Alright, so I am a grown woman talking about cartoons. And also starting to sound like a self-help book. Still, I remember how much the Little Mermaid changed my life when I was 8 years old, just trying to remember that feeling again. And sometimes, the simpler the better just to get a really good message across. What can I say....there is a reason why people respond positively to simplicity and colors and shapes.......

Here is to a great week in Maputo. Have some comings and goings, but hopefully I can manage to keep it simple and efficient. And although I love the variety of the big city life, am looking forward to getting back to Beira to the streets of sand and the smell of drying fish...

Friday, July 11, 2008

Off to Maputo....again

Well, this afternoon I am heading to Maputo, again.
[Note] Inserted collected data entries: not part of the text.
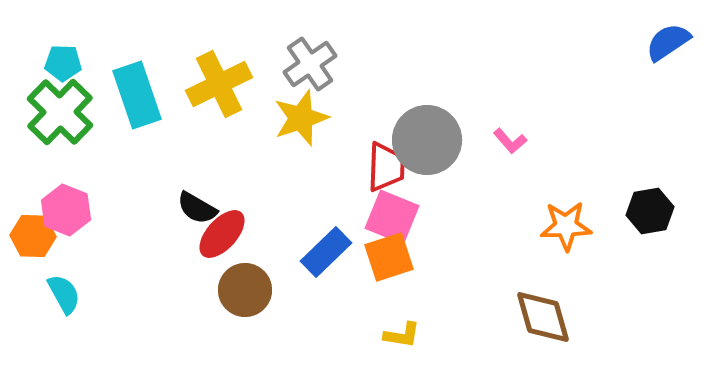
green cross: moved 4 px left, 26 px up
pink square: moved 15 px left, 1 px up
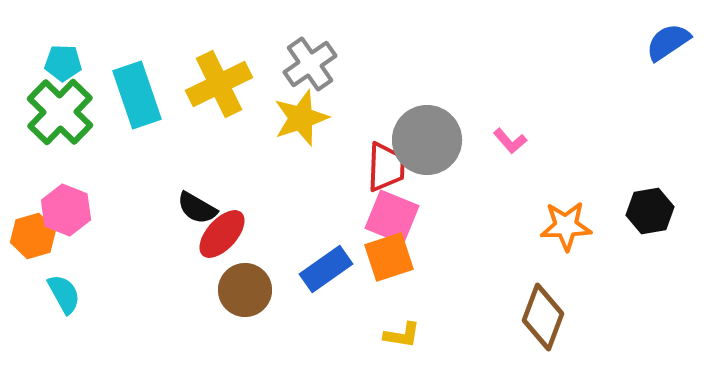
orange hexagon: rotated 18 degrees counterclockwise
blue rectangle: moved 17 px down; rotated 9 degrees clockwise
brown diamond: rotated 36 degrees clockwise
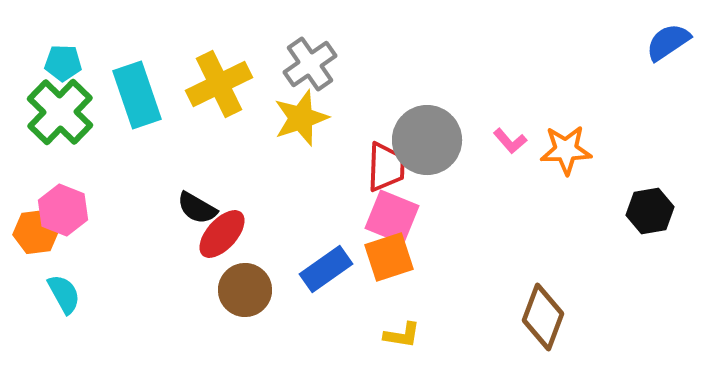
pink hexagon: moved 3 px left
orange star: moved 76 px up
orange hexagon: moved 3 px right, 4 px up; rotated 9 degrees clockwise
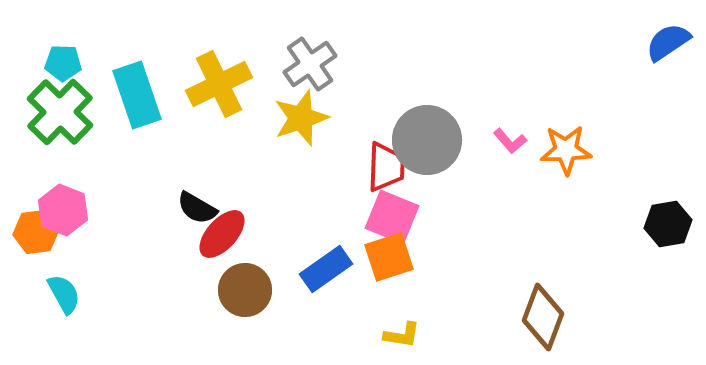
black hexagon: moved 18 px right, 13 px down
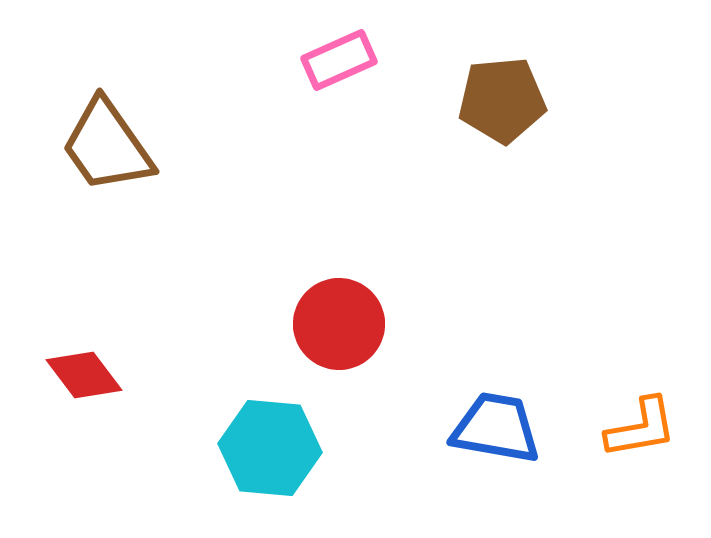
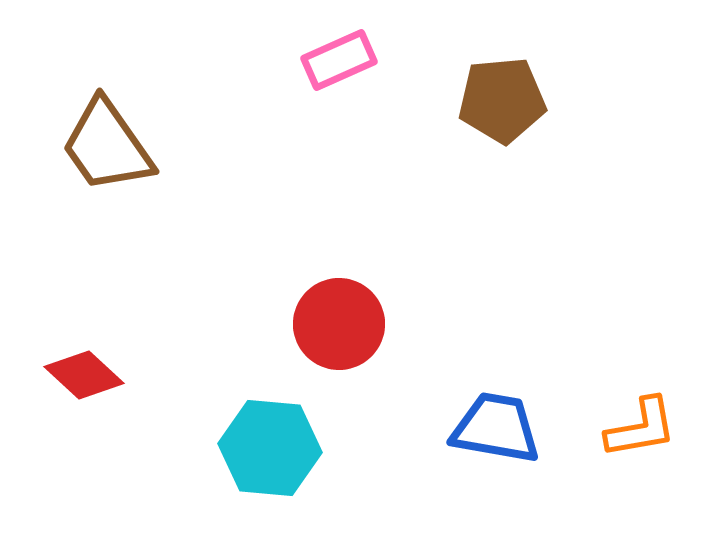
red diamond: rotated 10 degrees counterclockwise
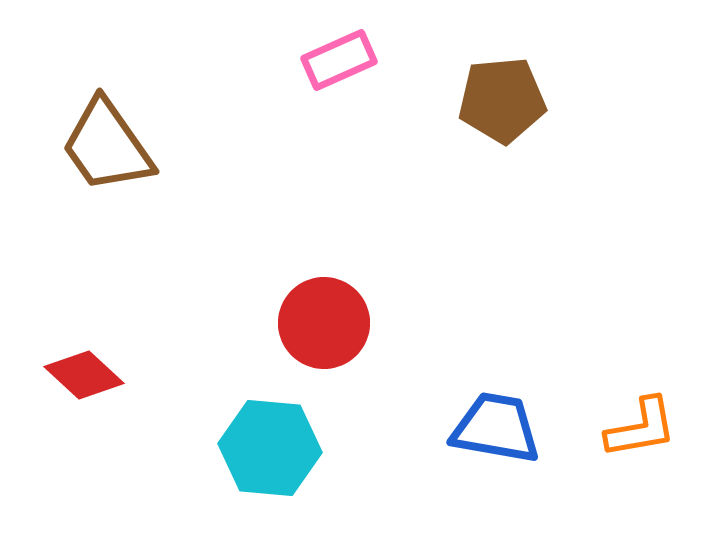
red circle: moved 15 px left, 1 px up
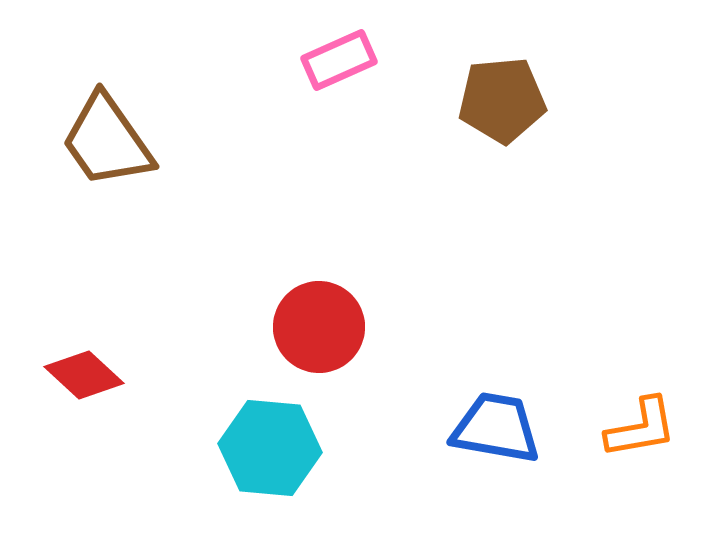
brown trapezoid: moved 5 px up
red circle: moved 5 px left, 4 px down
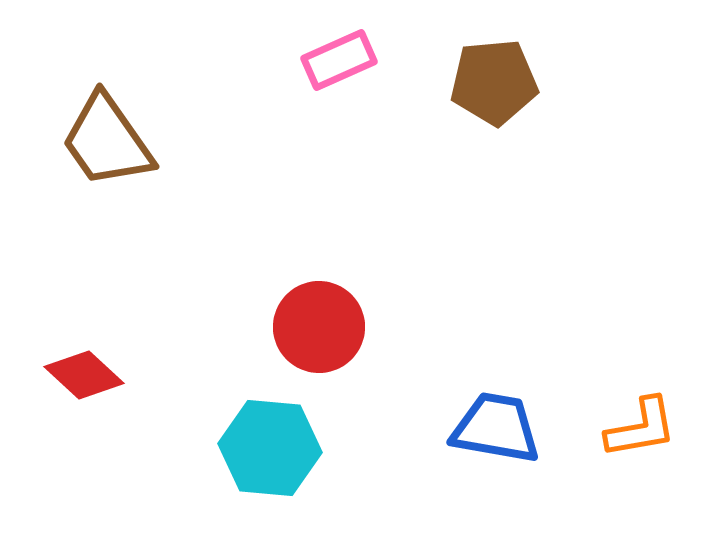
brown pentagon: moved 8 px left, 18 px up
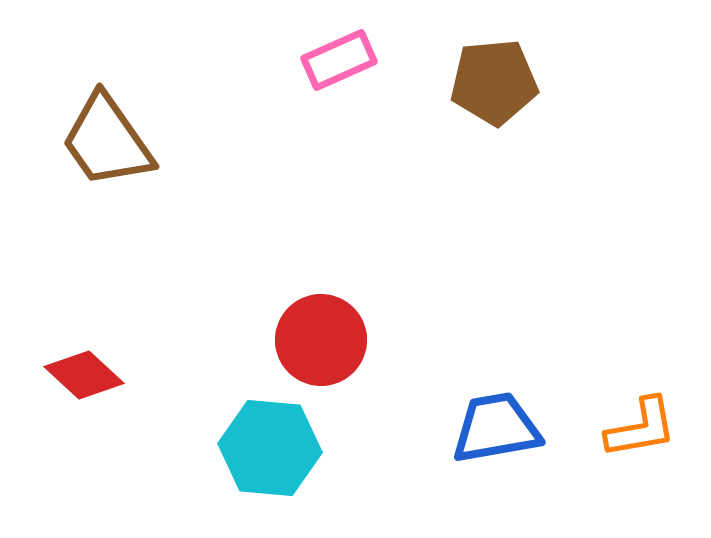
red circle: moved 2 px right, 13 px down
blue trapezoid: rotated 20 degrees counterclockwise
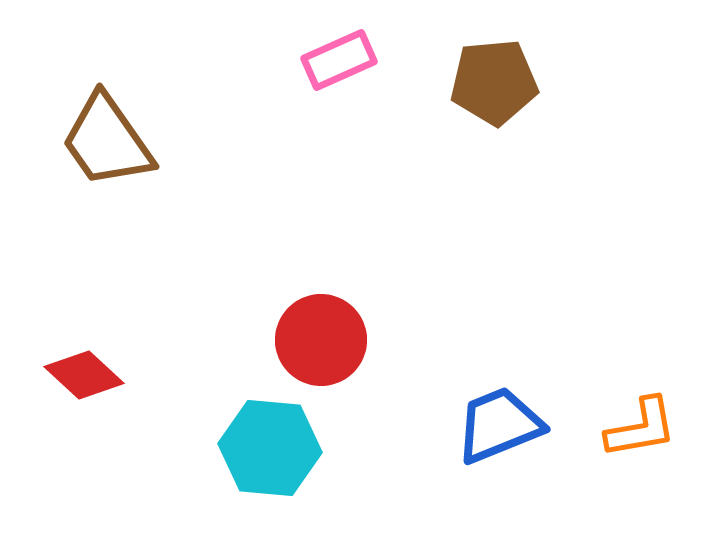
blue trapezoid: moved 3 px right, 3 px up; rotated 12 degrees counterclockwise
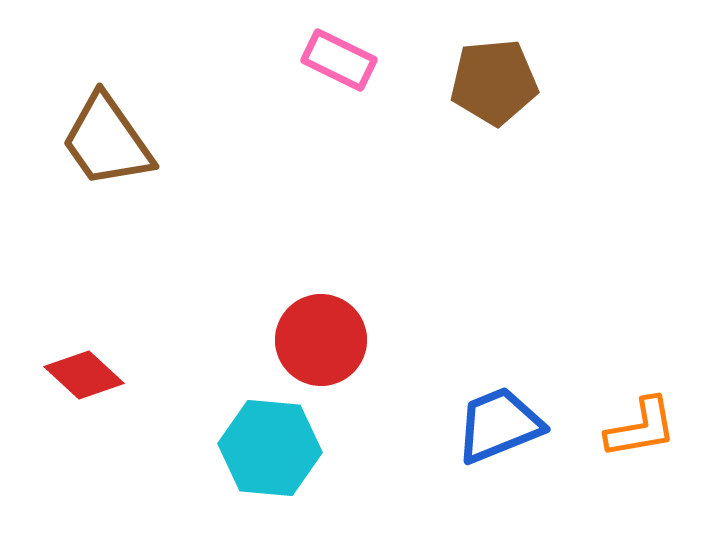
pink rectangle: rotated 50 degrees clockwise
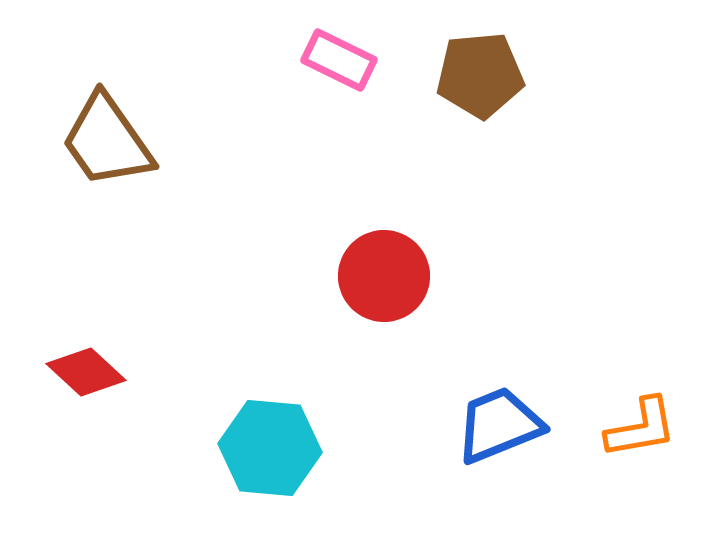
brown pentagon: moved 14 px left, 7 px up
red circle: moved 63 px right, 64 px up
red diamond: moved 2 px right, 3 px up
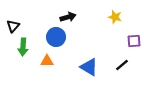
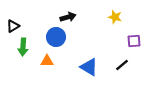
black triangle: rotated 16 degrees clockwise
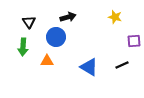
black triangle: moved 16 px right, 4 px up; rotated 32 degrees counterclockwise
black line: rotated 16 degrees clockwise
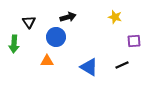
green arrow: moved 9 px left, 3 px up
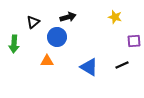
black triangle: moved 4 px right; rotated 24 degrees clockwise
blue circle: moved 1 px right
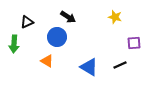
black arrow: rotated 49 degrees clockwise
black triangle: moved 6 px left; rotated 16 degrees clockwise
purple square: moved 2 px down
orange triangle: rotated 32 degrees clockwise
black line: moved 2 px left
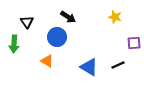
black triangle: rotated 40 degrees counterclockwise
black line: moved 2 px left
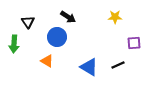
yellow star: rotated 16 degrees counterclockwise
black triangle: moved 1 px right
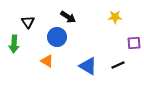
blue triangle: moved 1 px left, 1 px up
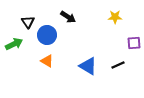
blue circle: moved 10 px left, 2 px up
green arrow: rotated 120 degrees counterclockwise
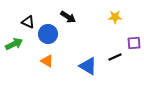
black triangle: rotated 32 degrees counterclockwise
blue circle: moved 1 px right, 1 px up
black line: moved 3 px left, 8 px up
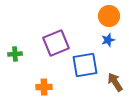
I've been in Beira for almost exactly 2 months and it has flown by. No awkward down times, no moments of boredom, no feelings of loneliness. I can honestly say that I've had just the right amount of work to do.

And I'm ready to go to Maputo, because, tadah, I finished my report....finally, on the study that we did at the end of May. Ok, well its still in revisions with my colleague, but anyways, I've sort of passed it on and am ready to go. Now I just have to get ready for this presentation I have to give at 10AM on Monday!! I think I am mostly ready but just need to brush up on some of the words before I go up there. This one is going to be on the evaluation that we did in April in the south.

So, yes. In my last moments in Beira for almost a month, I woke up early to enjoy Beira. I am going to run to this tiny georgous gallery that I have never been to and see if I can find anything for my mom. Then, I was thinking of walking down the street and buying some shoes for work. Yes, shoes off the street....straight to Beira from the U.S. or Europe. They are actually really nice. Although my concept of what is in fashion might be terribly off at this point!

Ooops, interruption. A friend is coming to pick me up in half an hour to go to the house of fruits and the deli with nice things like couscous. Ok, well why I am really going to go is to catch a ride for the shoes and the present for my mom.

Let me get back to substance, so the exciting thing about Maputo is that I am presenting our rapid health assessment and then we are also talking about the concept of the project on a greater scale. We will discuss our second phase interventions and how this can be managed in the next five years and funded....and yeah if this project can be taken to the national scale. Its all pretty exciting and hey, I guess I'm sort of this intern groupie, but still, its fun to see what happens. As I go further along, I am not really sure if I believe in the project and if it will work, but as the big guy says, if it doesn't work, it was still worth a shot. Still having doubts....but you never know until you actually experience it.

I know I am being ambiguous but thats because I don't want to name call on my blog and talk bad about things until I am sure.....

One thing on my mind this week. My roommate and I were discussing how, it is totally normal nowadays for use to be sitting in a room full of people that are HIV+ and not even think twice. I think when I was in the states I might have met a total of 10HIV+ people that were out about the issue. What is everyone else's experience with this? Just out of curiousity....

Talk about how much things can change in terms of how you think and experience life....in just a few years....

I'll be back to post once in Maputo and reunited with the other half of my brain in Mozambique, EMS!